Last week I wrote about ‘prenups’ and the recent recommendation by The Law Commission (the body that recommends law reform to the Government) that ‘Qualifying Nuptial Agreements’ be given legal standing if they meet certain safeguards.

I made the point that the cost of paying a solicitor to draw up such an Agreement would be buttons compared to even the cost of the wedding itself, never mind a messy divorce afterwards.

Prenups are about protecting assets owned prior to marriage, so may be of even more relevance on second and subsequent marriages, where they may be assets and children from an earlier marriage to think about.

Wills are another essential tool in the armour of protecting assets for future generations and again where there has been more than one marriage the use of trusts in Wills can be a relatively simple yet effective way if pulling off the trick of providing for a second (or even third spouse) and children from earlier relationships.

And what about those of us who aren’t married?

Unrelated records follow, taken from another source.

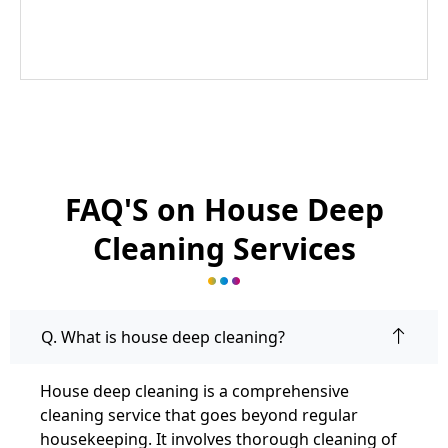
FAQ'S on House Deep
Cleaning Services
Q. What is house deep cleaning?
House deep cleaning is a comprehensive
cleaning service that goes beyond regular
housekeeping. It involves thorough cleaning of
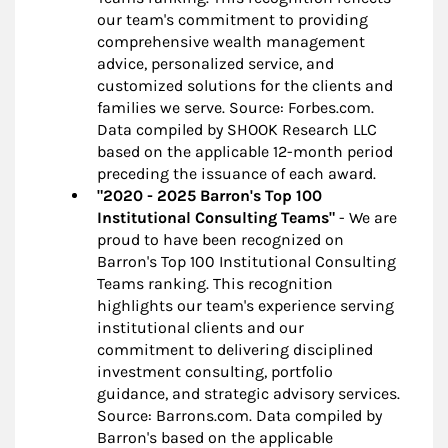
our team's commitment to providing
comprehensive wealth management
advice, personalized service, and
customized solutions for the clients and
families we serve. Source: Forbes.com.
Data compiled by SHOOK Research LLC
based on the applicable 12-month period
preceding the issuance of each award.
"2020 - 2025 Barron's Top 100
Institutional Consulting Teams"
- We are
proud to have been recognized on
Barron's Top 100 Institutional Consulting
Teams ranking. This recognition
highlights our team's experience serving
institutional clients and our
commitment to delivering disciplined
investment consulting, portfolio
guidance, and strategic advisory services.
Source: Barrons.com. Data compiled by
Barron's based on the applicable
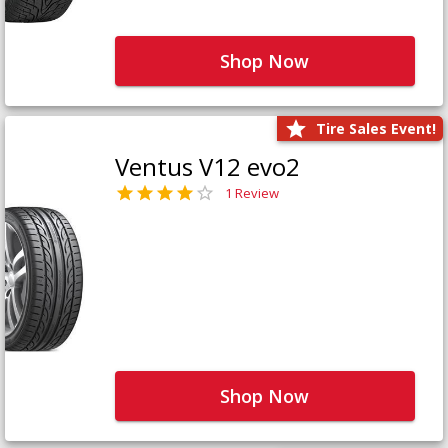
Shop Now
Tire Sales Event!
Ventus V12 evo2
1 Review
Shop Now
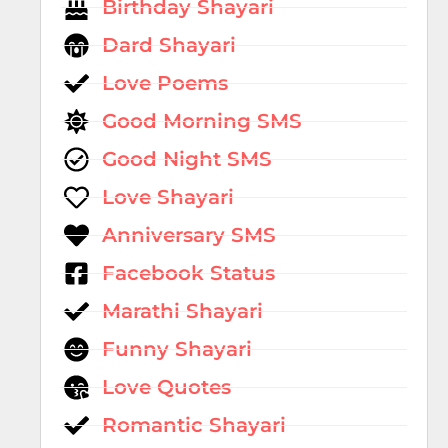
Birthday Shayari
Dard Shayari
Love Poems
Good Morning SMS
Good Night SMS
Love Shayari
Anniversary SMS
Facebook Status
Marathi Shayari
Funny Shayari
Love Quotes
Romantic Shayari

Just as there are prenups there are also ‘No-nups’ or ‘Cohabitation Agreements’ where by unmarried couples can draw up a document along the same lines as a prenup.

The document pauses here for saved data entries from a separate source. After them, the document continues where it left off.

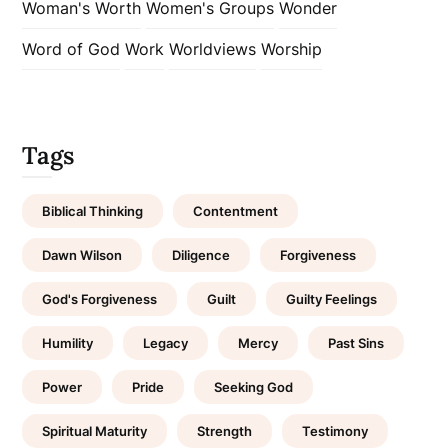
Woman's Worth
Women's Groups
Wonder
Word of God
Work
Worldviews
Worship
Tags
Biblical Thinking
Contentment
Dawn Wilson
Diligence
Forgiveness
God's Forgiveness
Guilt
Guilty Feelings
Humility
Legacy
Mercy
Past Sins
Power
Pride
Seeking God
Spiritual Maturity
Strength
Testimony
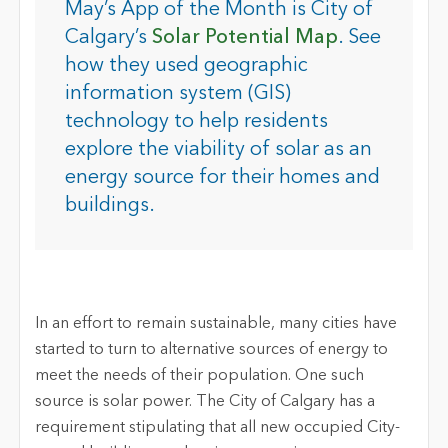
May’s App of the Month is City of
Calgary’s
Solar Potential Map
. See
how they used geographic
information system (GIS)
technology to help residents
explore the viability of solar as an
energy source for their homes and
buildings.
In an effort to remain sustainable, many cities have
started to turn to alternative sources of energy to
meet the needs of their population. One such
source is solar power. The City of Calgary has a
requirement stipulating that all new occupied City-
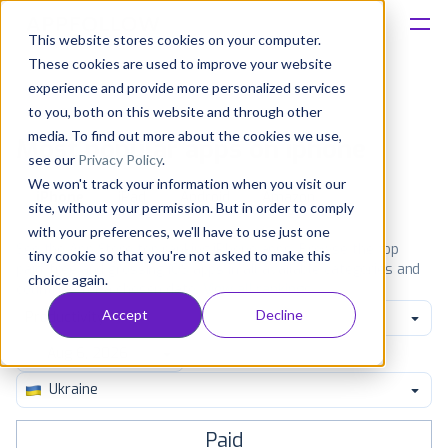
This website stores cookies on your computer.
These cookies are used to improve your website
Platform
experience and provide more personalized services
to you, both on this website and through other
Solutions
media. To find out more about the cookies we use,
Most popular apps on iphone
see our
Privacy Policy
.
We won't track your information when you visit our
Consultancy
iPhone
iPad
Android
Amazon
site, without your permission. But in order to comply
with your preferences, we'll have to use just one
Customers
See the App Store top ranking iPhone apps. Browse the top
tiny cookie so that you're not asked to make this
paid, free and grossing iOS apps in all available categories and
choice again.
countries for a chosen date.
View all rankings
Resources
Accept
Decline
Productivity
Pricing
Ukraine
Paid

And indeed for a couple who aren’t married or in a civil partnership there is even more reason to make a Will, as at present there are no automatic inheritance rights for an unmarried partner.

Prevention is always better than cure and if avoiding legal problems post relationship break down or death can be achieved by taking the time to put in place well thought out legal arrangements, don’t you owe it to yourself and loved ones to do that? Having a legally binding document which sets out who gets what and when will be well worth it for all concerned.

And the counter view? The Marriage Foundation (a charity which promotes marriage) have said prenups are not to be encouraged because by thinking about divorce you are sending couples down that path before they even start.

But isn’t that like saying making a Will going to make you die sooner? I hope not because I tend to update my Will every couple of years.